Collection entries:
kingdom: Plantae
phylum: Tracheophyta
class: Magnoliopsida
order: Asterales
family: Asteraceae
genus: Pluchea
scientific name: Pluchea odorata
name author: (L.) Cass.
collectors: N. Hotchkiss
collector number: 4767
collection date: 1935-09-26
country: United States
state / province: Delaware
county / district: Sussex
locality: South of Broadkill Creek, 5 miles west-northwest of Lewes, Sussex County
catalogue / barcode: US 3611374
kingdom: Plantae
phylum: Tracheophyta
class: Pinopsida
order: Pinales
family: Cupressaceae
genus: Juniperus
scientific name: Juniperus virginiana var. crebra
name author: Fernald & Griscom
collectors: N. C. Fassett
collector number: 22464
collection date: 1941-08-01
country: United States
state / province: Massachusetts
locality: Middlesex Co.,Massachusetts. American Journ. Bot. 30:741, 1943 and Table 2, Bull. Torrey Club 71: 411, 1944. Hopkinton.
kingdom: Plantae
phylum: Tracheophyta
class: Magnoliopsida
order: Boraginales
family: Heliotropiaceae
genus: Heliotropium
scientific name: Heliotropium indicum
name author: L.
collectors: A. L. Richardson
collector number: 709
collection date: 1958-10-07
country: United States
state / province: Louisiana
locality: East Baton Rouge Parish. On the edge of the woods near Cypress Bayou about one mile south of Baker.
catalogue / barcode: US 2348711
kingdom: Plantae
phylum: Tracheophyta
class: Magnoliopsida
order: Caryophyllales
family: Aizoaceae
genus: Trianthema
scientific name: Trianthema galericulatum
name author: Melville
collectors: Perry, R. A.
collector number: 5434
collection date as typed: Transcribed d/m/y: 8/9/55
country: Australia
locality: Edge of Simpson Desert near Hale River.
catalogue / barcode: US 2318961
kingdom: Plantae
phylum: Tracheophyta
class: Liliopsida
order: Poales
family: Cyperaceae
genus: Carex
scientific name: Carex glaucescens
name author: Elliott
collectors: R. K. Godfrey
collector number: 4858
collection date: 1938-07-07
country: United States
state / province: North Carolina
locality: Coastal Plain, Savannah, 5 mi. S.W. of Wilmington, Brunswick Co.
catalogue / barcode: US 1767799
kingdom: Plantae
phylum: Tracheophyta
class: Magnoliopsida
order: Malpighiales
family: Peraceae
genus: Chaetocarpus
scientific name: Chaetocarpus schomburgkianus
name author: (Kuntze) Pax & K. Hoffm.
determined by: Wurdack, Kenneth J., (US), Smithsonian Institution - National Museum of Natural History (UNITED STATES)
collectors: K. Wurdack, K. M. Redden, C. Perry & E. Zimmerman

→ What to work on
Please copy every line of the entries above without changing anything.

→ Written reply
kingdom: Plantae
phylum: Tracheophyta
class: Magnoliopsida
order: Asterales
family: Asteraceae
genus: Pluchea
scientific name: Pluchea odorata
name author: (L.) Cass.
collectors: N. Hotchkiss
collector number: 4767
collection date: 1935-09-26
country: United States
state / province: Delaware
county / district: Sussex
locality: South of Broadkill Creek, 5 miles west-northwest of Lewes, Sussex County
catalogue / barcode: US 3611374
kingdom: Plantae
phylum: Tracheophyta
class: Pinopsida
order: Pinales
family: Cupressaceae
genus: Juniperus
scientific name: Juniperus virginiana var. crebra
name author: Fernald & Griscom
collectors: N. C. Fassett
collector number: 22464
collection date: 1941-08-01
country: United States
state / province: Massachusetts
locality: Middlesex Co.,Massachusetts. American Journ. Bot. 30:741, 1943 and Table 2, Bull. Torrey Club 71: 411, 1944. Hopkinton.
kingdom: Plantae
phylum: Tracheophyta
class: Magnoliopsida
order: Boraginales
family: Heliotropiaceae
genus: Heliotropium
scientific name: Heliotropium indicum
name author: L.
collectors: A. L. Richardson
collector number: 709
collection date: 1958-10-07
country: United States
state / province: Louisiana
locality: East Baton Rouge Parish. On the edge of the woods near Cypress Bayou about one mile south of Baker.
catalogue / barcode: US 2348711
kingdom: Plantae
phylum: Tracheophyta
class: Magnoliopsida
order: Caryophyllales
family: Aizoaceae
genus: Trianthema
scientific name: Trianthema galericulatum
name author: Melville
collectors: Perry, R. A.
collector number: 5434
collection date as typed: Transcribed d/m/y: 8/9/55
country: Australia
locality: Edge of Simpson Desert near Hale River.
catalogue / barcode: US 2318961
kingdom: Plantae
phylum: Tracheophyta
class: Liliopsida
order: Poales
family: Cyperaceae
genus: Carex
scientific name: Carex glaucescens
name author: Elliott
collectors: R. K. Godfrey
collector number: 4858
collection date: 1938-07-07
country: United States
state / province: North Carolina
locality: Coastal Plain, Savannah, 5 mi. S.W. of Wilmington, Brunswick Co.
catalogue / barcode: US 1767799
kingdom: Plantae
phylum: Tracheophyta
class: Magnoliopsida
order: Malpighiales
family: Peraceae
genus: Chaetocarpus
scientific name: Chaetocarpus schomburgkianus
name author: (Kuntze) Pax & K. Hoffm.
determined by: Wurdack, Kenneth J., (US), Smithsonian Institution - National Museum of Natural History (UNITED STATES)
collectors: K. Wurdack, K. M. Redden, C. Perry & E. Zimmerman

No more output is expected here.